- **Your instructions**: In the data below, one line contains "TO-USE SERGER FOR FREQUENT" and a later one contains "As artificial intelligence". Print both, with every line between them, exactly and alone.
=== Data supplied ===
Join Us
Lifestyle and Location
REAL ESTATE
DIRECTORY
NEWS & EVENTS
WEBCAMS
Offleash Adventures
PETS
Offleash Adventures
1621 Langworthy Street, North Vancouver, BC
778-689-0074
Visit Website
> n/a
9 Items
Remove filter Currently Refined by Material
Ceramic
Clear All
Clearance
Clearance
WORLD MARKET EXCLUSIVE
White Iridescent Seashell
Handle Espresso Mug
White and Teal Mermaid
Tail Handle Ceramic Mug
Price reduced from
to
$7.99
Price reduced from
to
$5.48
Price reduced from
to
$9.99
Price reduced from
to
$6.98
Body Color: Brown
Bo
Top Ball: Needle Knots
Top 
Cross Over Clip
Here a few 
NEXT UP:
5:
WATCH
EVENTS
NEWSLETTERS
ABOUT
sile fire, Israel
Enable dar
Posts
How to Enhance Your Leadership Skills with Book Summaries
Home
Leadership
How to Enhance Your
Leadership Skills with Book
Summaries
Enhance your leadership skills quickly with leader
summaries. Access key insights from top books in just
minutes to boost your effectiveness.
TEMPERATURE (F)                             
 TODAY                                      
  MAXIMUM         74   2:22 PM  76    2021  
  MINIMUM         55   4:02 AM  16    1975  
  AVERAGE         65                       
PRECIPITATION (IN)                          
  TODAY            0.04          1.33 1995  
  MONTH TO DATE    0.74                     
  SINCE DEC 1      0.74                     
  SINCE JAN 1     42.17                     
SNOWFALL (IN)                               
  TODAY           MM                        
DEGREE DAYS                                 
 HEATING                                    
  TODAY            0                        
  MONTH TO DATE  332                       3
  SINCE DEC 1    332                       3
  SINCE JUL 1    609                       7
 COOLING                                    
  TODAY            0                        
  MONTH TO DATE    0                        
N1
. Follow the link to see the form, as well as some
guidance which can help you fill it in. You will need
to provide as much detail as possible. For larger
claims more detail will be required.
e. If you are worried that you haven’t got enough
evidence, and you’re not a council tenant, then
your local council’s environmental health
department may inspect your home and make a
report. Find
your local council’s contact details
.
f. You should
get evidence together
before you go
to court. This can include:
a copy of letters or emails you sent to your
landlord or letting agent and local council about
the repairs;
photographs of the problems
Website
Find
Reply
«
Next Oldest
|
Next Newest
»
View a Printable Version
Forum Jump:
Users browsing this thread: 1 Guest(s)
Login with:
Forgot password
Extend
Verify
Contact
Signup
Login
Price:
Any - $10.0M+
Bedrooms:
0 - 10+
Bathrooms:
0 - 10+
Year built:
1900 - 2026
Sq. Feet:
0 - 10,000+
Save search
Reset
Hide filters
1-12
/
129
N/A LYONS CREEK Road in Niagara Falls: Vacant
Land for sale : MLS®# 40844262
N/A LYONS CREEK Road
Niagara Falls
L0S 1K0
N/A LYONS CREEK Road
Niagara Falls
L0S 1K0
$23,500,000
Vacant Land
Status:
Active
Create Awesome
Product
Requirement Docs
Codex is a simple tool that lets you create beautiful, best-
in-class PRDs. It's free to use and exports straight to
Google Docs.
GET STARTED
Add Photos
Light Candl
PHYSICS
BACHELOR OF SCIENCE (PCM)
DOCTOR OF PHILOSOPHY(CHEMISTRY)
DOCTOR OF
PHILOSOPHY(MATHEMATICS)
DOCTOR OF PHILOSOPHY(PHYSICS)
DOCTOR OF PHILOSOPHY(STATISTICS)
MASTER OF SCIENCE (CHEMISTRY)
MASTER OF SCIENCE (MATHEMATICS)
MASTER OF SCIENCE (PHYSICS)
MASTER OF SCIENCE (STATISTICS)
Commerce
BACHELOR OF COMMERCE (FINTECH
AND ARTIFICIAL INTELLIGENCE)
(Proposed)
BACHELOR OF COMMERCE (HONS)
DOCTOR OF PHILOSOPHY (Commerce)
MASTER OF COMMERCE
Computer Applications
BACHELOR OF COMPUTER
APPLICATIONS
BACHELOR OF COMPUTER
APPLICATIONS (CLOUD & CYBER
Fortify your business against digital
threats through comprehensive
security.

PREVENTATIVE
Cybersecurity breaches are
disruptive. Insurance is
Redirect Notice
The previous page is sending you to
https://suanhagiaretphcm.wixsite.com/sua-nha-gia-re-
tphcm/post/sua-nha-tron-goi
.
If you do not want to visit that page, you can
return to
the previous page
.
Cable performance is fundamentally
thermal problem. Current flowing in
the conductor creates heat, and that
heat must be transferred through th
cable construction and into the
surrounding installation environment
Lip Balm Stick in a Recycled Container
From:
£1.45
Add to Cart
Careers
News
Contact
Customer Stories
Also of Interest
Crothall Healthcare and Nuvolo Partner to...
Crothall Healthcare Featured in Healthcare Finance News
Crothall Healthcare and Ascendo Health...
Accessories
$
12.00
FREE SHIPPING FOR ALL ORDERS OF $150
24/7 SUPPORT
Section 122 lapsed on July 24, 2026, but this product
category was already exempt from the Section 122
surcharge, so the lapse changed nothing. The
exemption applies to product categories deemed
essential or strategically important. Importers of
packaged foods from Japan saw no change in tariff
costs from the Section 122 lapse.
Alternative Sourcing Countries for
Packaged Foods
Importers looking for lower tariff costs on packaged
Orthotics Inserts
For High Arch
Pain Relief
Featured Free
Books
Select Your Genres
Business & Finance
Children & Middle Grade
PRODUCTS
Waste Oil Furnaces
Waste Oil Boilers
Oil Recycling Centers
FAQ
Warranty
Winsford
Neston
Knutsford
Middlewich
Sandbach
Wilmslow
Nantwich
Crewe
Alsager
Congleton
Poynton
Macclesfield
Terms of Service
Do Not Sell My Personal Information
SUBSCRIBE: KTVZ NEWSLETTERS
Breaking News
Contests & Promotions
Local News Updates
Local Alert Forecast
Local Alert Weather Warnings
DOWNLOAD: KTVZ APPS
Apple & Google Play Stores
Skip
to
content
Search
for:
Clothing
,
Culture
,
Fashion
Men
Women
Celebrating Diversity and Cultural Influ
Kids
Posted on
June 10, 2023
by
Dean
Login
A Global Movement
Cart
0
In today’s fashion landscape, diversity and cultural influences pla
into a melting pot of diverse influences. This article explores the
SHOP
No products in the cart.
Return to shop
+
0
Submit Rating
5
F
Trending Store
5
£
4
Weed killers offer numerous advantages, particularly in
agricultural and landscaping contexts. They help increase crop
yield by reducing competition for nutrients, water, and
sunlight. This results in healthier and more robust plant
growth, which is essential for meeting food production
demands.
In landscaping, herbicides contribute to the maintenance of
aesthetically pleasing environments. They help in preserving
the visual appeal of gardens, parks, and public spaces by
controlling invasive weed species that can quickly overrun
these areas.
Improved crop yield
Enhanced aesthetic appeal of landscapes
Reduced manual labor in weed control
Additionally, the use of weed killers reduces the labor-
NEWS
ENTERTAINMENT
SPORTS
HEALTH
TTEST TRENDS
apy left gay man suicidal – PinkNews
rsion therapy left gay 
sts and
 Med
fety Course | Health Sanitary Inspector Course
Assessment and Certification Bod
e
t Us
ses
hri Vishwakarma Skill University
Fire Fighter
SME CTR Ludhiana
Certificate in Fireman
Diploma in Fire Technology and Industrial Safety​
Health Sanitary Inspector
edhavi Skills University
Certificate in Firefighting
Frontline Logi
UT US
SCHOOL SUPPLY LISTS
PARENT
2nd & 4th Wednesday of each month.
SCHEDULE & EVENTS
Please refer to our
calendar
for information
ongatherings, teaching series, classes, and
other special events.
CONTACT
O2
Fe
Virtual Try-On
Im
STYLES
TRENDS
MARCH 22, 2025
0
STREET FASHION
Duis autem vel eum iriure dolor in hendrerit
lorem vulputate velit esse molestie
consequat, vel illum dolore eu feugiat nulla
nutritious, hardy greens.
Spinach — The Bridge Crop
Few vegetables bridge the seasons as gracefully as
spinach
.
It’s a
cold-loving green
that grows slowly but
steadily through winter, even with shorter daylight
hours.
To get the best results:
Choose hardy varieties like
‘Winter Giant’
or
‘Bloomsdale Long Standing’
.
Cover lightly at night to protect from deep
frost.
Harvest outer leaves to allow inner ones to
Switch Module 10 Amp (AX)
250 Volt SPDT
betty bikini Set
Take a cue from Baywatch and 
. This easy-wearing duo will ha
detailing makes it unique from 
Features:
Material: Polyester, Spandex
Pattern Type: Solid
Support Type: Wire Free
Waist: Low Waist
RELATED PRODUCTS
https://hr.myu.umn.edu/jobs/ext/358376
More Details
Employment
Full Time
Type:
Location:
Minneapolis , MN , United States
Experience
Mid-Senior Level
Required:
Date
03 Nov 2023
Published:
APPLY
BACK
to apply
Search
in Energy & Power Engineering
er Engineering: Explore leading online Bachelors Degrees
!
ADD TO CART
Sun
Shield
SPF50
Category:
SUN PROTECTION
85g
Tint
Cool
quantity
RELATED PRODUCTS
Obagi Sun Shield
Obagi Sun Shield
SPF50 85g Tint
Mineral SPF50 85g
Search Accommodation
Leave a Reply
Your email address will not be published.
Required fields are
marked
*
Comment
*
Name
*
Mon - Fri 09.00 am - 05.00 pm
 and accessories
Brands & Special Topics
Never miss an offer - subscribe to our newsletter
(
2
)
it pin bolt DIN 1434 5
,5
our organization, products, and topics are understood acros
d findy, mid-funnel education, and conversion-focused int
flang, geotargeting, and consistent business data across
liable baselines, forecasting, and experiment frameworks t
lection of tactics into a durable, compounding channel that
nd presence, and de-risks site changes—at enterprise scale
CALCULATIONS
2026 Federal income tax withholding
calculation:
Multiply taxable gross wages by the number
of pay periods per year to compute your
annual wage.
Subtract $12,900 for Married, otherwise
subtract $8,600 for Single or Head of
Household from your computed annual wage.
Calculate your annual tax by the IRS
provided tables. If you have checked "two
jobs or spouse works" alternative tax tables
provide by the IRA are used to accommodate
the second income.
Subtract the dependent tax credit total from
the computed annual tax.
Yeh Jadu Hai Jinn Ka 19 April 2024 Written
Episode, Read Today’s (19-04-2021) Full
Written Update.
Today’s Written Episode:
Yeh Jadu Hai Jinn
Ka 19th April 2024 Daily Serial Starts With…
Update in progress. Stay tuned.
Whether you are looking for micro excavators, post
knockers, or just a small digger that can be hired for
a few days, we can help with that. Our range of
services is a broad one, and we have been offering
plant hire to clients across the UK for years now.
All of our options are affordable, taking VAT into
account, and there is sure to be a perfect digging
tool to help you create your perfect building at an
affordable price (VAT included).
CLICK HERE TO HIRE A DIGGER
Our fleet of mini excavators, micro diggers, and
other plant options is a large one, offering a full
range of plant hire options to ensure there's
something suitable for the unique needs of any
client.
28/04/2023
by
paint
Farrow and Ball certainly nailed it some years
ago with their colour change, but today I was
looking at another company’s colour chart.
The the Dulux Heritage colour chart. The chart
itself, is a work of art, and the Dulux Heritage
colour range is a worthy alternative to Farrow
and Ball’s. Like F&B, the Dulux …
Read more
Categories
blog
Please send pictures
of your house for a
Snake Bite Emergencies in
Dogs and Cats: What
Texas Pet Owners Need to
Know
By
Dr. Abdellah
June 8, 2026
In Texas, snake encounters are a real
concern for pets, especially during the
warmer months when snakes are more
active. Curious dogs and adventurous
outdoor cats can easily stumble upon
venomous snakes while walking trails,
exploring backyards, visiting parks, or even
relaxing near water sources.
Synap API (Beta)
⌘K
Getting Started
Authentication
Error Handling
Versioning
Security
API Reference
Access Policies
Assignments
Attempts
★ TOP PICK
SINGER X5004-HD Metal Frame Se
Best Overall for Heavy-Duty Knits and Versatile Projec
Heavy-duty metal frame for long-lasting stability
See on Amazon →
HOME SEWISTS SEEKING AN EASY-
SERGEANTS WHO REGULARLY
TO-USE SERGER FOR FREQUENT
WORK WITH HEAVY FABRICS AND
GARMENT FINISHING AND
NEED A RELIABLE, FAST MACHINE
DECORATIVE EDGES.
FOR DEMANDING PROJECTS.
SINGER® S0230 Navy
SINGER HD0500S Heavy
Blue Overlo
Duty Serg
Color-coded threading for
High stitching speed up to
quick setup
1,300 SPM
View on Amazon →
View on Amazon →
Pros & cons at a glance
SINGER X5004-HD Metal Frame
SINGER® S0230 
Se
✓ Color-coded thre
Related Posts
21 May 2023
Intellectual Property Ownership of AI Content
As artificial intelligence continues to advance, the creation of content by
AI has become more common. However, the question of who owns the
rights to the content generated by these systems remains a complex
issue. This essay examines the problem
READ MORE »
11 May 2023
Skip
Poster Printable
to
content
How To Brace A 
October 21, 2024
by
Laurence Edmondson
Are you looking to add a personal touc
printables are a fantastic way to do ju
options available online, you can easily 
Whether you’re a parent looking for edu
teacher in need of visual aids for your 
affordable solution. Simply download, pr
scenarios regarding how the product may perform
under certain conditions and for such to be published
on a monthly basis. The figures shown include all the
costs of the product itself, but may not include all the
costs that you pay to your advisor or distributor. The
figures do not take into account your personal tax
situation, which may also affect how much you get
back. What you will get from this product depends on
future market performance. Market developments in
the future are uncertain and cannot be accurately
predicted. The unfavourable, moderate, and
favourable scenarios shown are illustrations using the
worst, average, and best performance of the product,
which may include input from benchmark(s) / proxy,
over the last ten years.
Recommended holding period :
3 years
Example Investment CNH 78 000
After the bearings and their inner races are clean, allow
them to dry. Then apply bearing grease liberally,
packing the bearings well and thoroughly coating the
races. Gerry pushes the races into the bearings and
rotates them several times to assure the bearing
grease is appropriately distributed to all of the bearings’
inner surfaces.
===
- **Reply**:
TO-USE SERGER FOR FREQUENT
WORK WITH HEAVY FABRICS AND
GARMENT FINISHING AND
NEED A RELIABLE, FAST MACHINE
DECORATIVE EDGES.
FOR DEMANDING PROJECTS.
SINGER® S0230 Navy
SINGER HD0500S Heavy
Blue Overlo
Duty Serg
Color-coded threading for
High stitching speed up to
quick setup
1,300 SPM
View on Amazon →
View on Amazon →
Pros & cons at a glance
SINGER X5004-HD Metal Frame
SINGER® S0230 
Se
✓ Color-coded thre
Related Posts
21 May 2023
Intellectual Property Ownership of AI Content
As artificial intelligence continues to advance, the creation of content by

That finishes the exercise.